**Required tasks:**
• 1. Copy out the part of the lab fabric page between "Virtualization has proven" and "Coding specific images.", inclusive.
• 2. Continue the page on lab fabrics from where it stops.

**Supplied passage:**
________
A perfect fit: Support your lab goals with the best fabric.

What is a fabric? Put simply, a “fabric” is the underlying technology that drives the environment learners interact with in your lab. The Skillable lab platform supports multiple virtualization, container and cloud provider platforms, including Azure, Amazon, Docker, Hyper-V and VMware.

The Skillable lab platform provides you with several options when selecting the delivery fabric for your lab. There are also options for interacting with platforms to which the Skillable lab platform is not currently fully integrated as well as with cloud providers to provision and manage environments that do not leverage virtual machines.

What are Virtualization Fabrics?

Virtualization has proven to be one of the most reliable training methods by ensuring all students receive the same starting environment. With the Skillable lab platform, you have a variety of virtualization hosting platform options which include both full scale virtual machines and lightweight Linux containers.

Virtual machine hosting options include Hyper-V, VMware, Amazon Web Services and Microsoft Azure, and container options include general Docker and Coding specific images.

Before you can begin to compare virtualization hosting fabrics, you need to understand the different options available for virtualization.

  • Extreme User Concurrency: Fabrics that support extreme user concurrency on the Skillable lab platform can support more than 2,000 users simultaneously launching from a single location.
  • Instantaneous Startup: Fabrics with instantaneous startup are ready for users to interact within 5-10 seconds after a learner launches it.
  • Windows Support: Full support for Windows Client and Server up to Windows 11/Server 2022.
________
**Supplied material:**
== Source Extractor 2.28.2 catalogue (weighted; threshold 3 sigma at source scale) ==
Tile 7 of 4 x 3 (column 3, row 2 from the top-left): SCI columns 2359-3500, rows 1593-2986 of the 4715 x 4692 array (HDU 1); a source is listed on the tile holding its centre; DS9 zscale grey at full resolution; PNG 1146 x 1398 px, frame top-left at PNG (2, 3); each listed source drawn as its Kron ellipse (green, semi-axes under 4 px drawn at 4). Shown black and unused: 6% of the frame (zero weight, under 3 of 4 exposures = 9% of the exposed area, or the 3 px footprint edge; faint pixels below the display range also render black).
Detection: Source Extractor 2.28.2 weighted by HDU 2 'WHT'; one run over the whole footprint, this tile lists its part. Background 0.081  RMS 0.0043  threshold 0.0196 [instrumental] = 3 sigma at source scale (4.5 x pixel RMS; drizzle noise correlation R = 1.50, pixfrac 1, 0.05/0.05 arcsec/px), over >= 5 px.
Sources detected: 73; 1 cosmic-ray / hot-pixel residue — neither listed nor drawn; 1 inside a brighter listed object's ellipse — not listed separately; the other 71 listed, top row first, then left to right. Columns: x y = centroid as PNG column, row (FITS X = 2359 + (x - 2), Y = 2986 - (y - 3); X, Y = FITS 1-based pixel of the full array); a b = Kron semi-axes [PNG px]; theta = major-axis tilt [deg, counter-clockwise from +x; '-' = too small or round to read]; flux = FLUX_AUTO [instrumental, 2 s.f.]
________
**Replies:**
• 1.
Virtualization has proven to be one of the most reliable training methods by ensuring all students receive the same starting environment. With the Skillable lab platform, you have a variety of virtualization hosting platform options which include both full scale virtual machines and lightweight Linux containers.

Virtual machine hosting options include Hyper-V, VMware, Amazon Web Services and Microsoft Azure, and container options include general Docker and Coding specific images.

• 2.
  • Basic Linux Support: Linux support is provided for running the three major Linux distributions and their variants: Debian 8+ (including Ubuntu and Kali), SUSE 11+ (including openSUSE) and Red Hat Enterprise Linux 6.4+ (including CentOS). While these operating systems will run successfully in a terminal, there may be limitations around aspects like networking, system services and desktop versions.
  • Full Linux Support: Linux is fully supported by these fabrics. Including advanced networking configurations, manipulating system services and full desktop interaction.
  • Full Dev Suite Support: Fabrics that support a full dev suite can have numerous software development tools installed such as full integrated developer environments (like Visual Studio), CI/CD tools (like Jenkins) and more.
  • Light IDE Support: Fabrics that support a Light IDE can provide users with a simplified integrated developer environment, such as Visual Studio Code.
  • Basic Code Editing and Testing: Fabrics that enable basic code editing and testing enable the learning and evaluation of basic syntax or logic of programming languages.
  • Nested Virtualization: This option provides the ability to run another hypervisor within your virtual machine.
  • Highly Configurable Networking: Fabrics that have highly configurable networking permit complex networking configurations between various components of the environment itself, as well as the internet. Additionally, you may be able to select from one of many network adapter types or configure network monitoring on the adapter.
  • GPU Graphics/Compute Options: Fabrics that require dedicated GPUs for high-performance or 3D graphics rendering can run on specialized hardware for compute-intensive scenarios.
  • Start States: Start states permit a lab to be launched in an already running state, as compared to the standard format in which the virtual machines must go through a startup process. This has minimal impact on startup time but enables storing the RAM state of a virtual machine so that it may start up with already running programs.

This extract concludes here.